Fumar no próprio imóvel não é, por si só, ilícito
O ato de fumar dentro da própria unidade residencial, em regra, não é proibido.
O conflito jurídico surge quando a fumaça ultrapassa os limites do imóvel e passa a atingir terceiros, de forma frequente ou intensa.
A questão central é objetiva:
o direito de usar a propriedade encontra limite quando causa prejuízo ao vizinho.
Direito de vizinhança não protege excessos.
Quando o incômodo se torna juridicamente relevante
A fumaça deixa de ser mero desconforto e passa a ter relevância jurídica quando:
• invade de forma recorrente outro apartamento
• impede o uso normal do imóvel vizinho
• afeta saúde, descanso ou bem-estar
• ocorre por falhas estruturais ou uso inadequado
• persiste apesar de reclamações formais
Não se exige dano grave imediato, mas reiterado prejuízo ao uso regular do imóvel.
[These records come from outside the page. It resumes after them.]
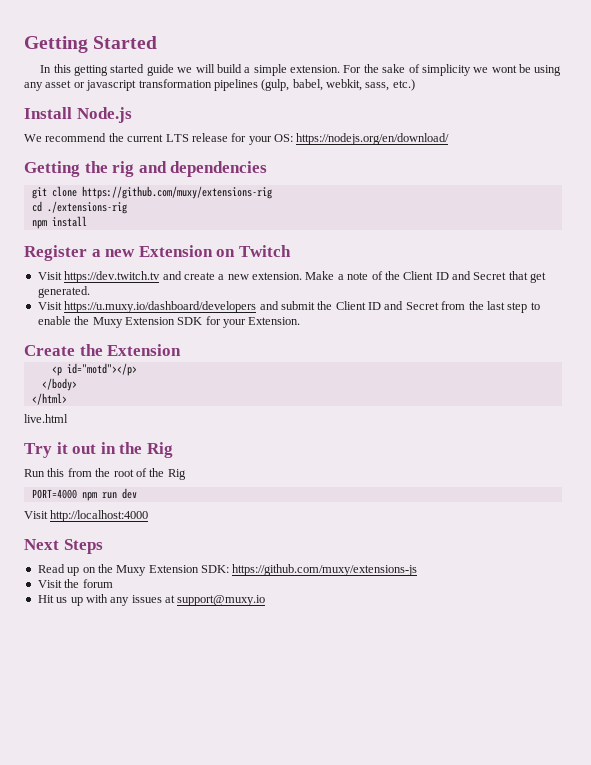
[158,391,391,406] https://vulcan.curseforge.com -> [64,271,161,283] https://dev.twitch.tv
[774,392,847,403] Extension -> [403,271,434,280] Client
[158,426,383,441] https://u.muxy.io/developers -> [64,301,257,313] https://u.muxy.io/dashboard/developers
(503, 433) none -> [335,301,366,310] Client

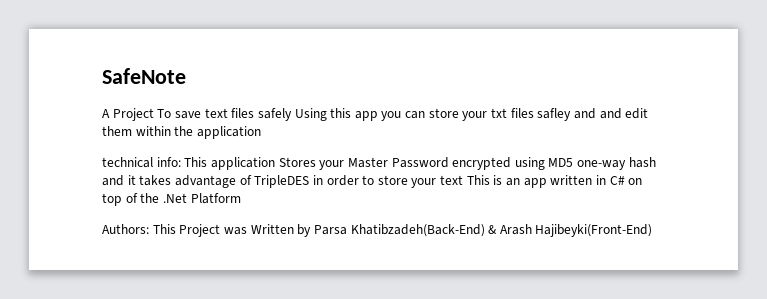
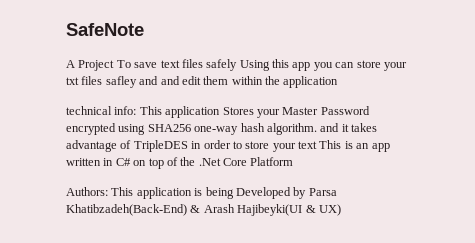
[548,158,574,167] MD5 -> [147,124,191,132] SHA256
(656, 162) none -> [266,123,317,135] algorithm.
(187, 198) none -> [223,158,247,166] Core
[179,224,294,237] Project was Written -> [136,187,291,199] application is being Developed
[535,224,653,237] Hajibeyki(Front-End) -> [237,204,341,216] Hajibeyki(UI & UX)

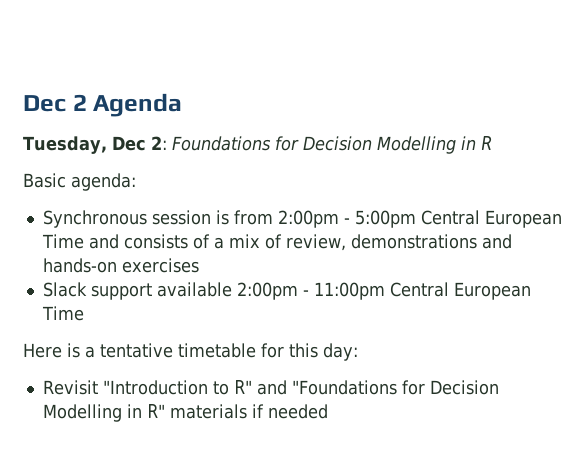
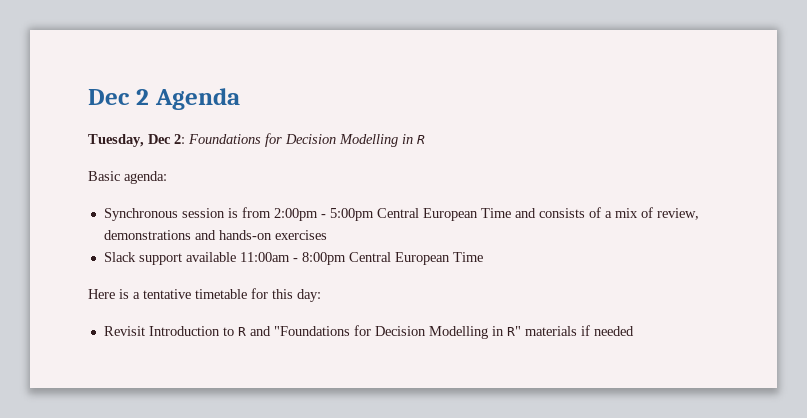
[236,282,385,300] 2:00pm - 11:00pm -> [239,252,346,265] 11:00am - 8:00pm
[102,380,252,395] "Introduction to R" -> [148,326,246,336] Introduction to R

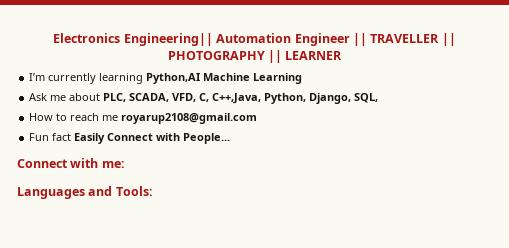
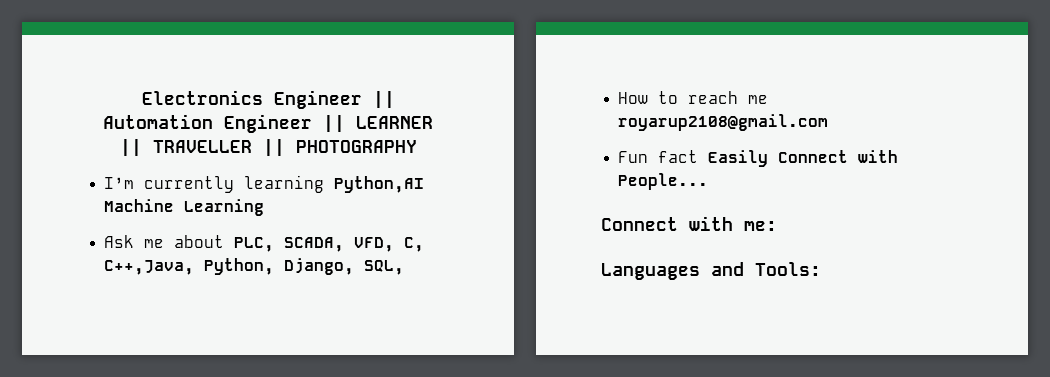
[123,33,213,46] Engineering|| -> [273,90,395,109] Engineer ||
(367, 39) none -> [356,116,433,129] [119,139,142,156] LEARNER ||
[268,50,343,63] || LEARNER -> (417, 146) none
Uso regular x uso abusivo da propriedade
O direito de propriedade não é absoluto.
É considerado uso abusivo quando o morador:
• produz incômodo excessivo e contínuo
• ignora o impacto sobre unidades vizinhas
• se recusa a adotar medidas mínimas de mitigação
• mantém conduta mesmo após advertências
O foco não é o cigarro em si, mas a consequência externa da conduta.
Sacada, janela e áreas de circulação
O local de onde a fumaça se propaga influencia a análise:
Dentro do apartamento, com propagação involuntária
• análise de frequência e intensidade
Sacadas, janelas ou áreas comuns
• maior potencial de incômodo
• maior dever de cuidado
Quanto mais previsível a invasão da fumaça, maior o dever de mitigação.
O papel do condomínio
O condomínio pode:
• mediar o conflito
• notificar o morador causador
• aplicar advertência, se prevista
• exigir adequação de conduta
• deliberar regras complementares, dentro da lei
Mesmo sem proibição expressa ao fumo, o condomínio pode agir diante de uso nocivo da unidade.
Prova do incômodo é essencial
Para qualquer medida formal, é importante documentar:
• datas e horários da invasão da fumaça
• frequência do problema
• registros de reclamação à portaria ou síndico
• mensagens ou notificações formais
• relatos consistentes e reiterados
Sem prova mínima, o conflito tende a ser tratado como mero dissabor.
Caminhos possíveis para solução
A atuação costuma seguir esta ordem:
• tentativa de diálogo direto
• registro formal junto ao condomínio
• mediação interna
• notificação escrita
• adoção de medidas judiciais, se necessário
A judicialização é possível, mas costuma ser subsidiária.
Consequências jurídicas do uso abusivo
Persistindo o comportamento, pode haver:
• ordem judicial para cessar o incômodo
• imposição de medidas mitigadoras
• multa por descumprimento
• responsabilização civil, conforme o caso
O Judiciário analisa o equilíbrio entre os direitos em conflito.
Direito de fumar não autoriza prejudicar o vizinho
No direito de vizinhança:
• o uso do imóvel deve ser regular
• o incômodo excessivo é vedado
• a prova da recorrência é decisiva
Vizinho pode fumar em seu apartamento.
Permitir que a fumaça invada reiteradamente outro imóvel ultrapassa o uso regular da propriedade — e transforma um hábito pessoal em problema jurídico.